[[ THE INPUT, beginning ]]
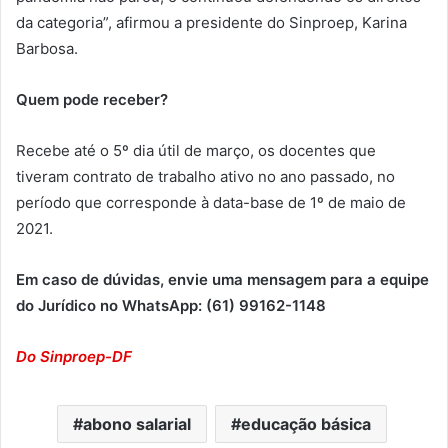
da categoria”, afirmou a presidente do Sinproep, Karina
Barbosa.
Quem pode receber?
Recebe até o 5º dia útil de março, os docentes que
tiveram contrato de trabalho ativo no ano passado, no
período que corresponde à data-base de 1º de maio de
2021.
Em caso de dúvidas, envie uma mensagem para a equipe
do Jurídico no WhatsApp: (61) 99162-1148
Do Sinproep-DF
abono salarial
educação básica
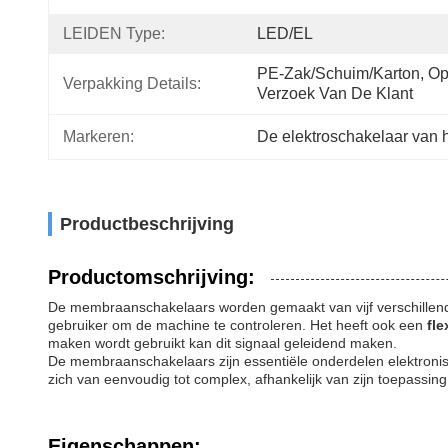
LEIDEN Type:
LED/EL
PE-Zak/schuim/karton, Op
Verpakking Details:
Verzoek Van De Klant
Markeren:
De elektroschakelaar van
Productbeschrijving
Productomschrijving:
De membraanschakelaars worden gemaakt van vijf verschillen
gebruiker om de machine te controleren. Het heeft ook een
fle
maken wordt gebruikt kan dit signaal geleidend maken.
De membraanschakelaars zijn essentiële onderdelen elektroni
zich van eenvoudig tot complex, afhankelijk van zijn toepassing
Eigenschappen:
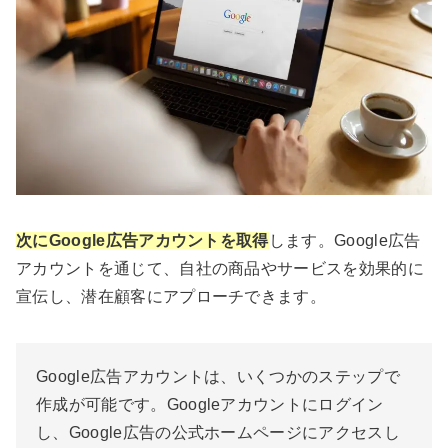
次にGoogle広告アカウントを取得
します。Google広告
アカウントを通じて、自社の商品やサービスを効果的に
宣伝し、潜在顧客にアプローチできます。
Google広告アカウントは、いくつかのステップで
作成が可能です。Googleアカウントにログイン
し、Google広告の公式ホームページにアクセスし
[[ THE INPUT, end ]]
- _YOUR ASSIGNMENT_
"Sinproep" is the string to look for; please copy every line of the records above where it appears.

- _RESULT_
da categoria”, afirmou a presidente do Sinproep, Karina
Do Sinproep-DF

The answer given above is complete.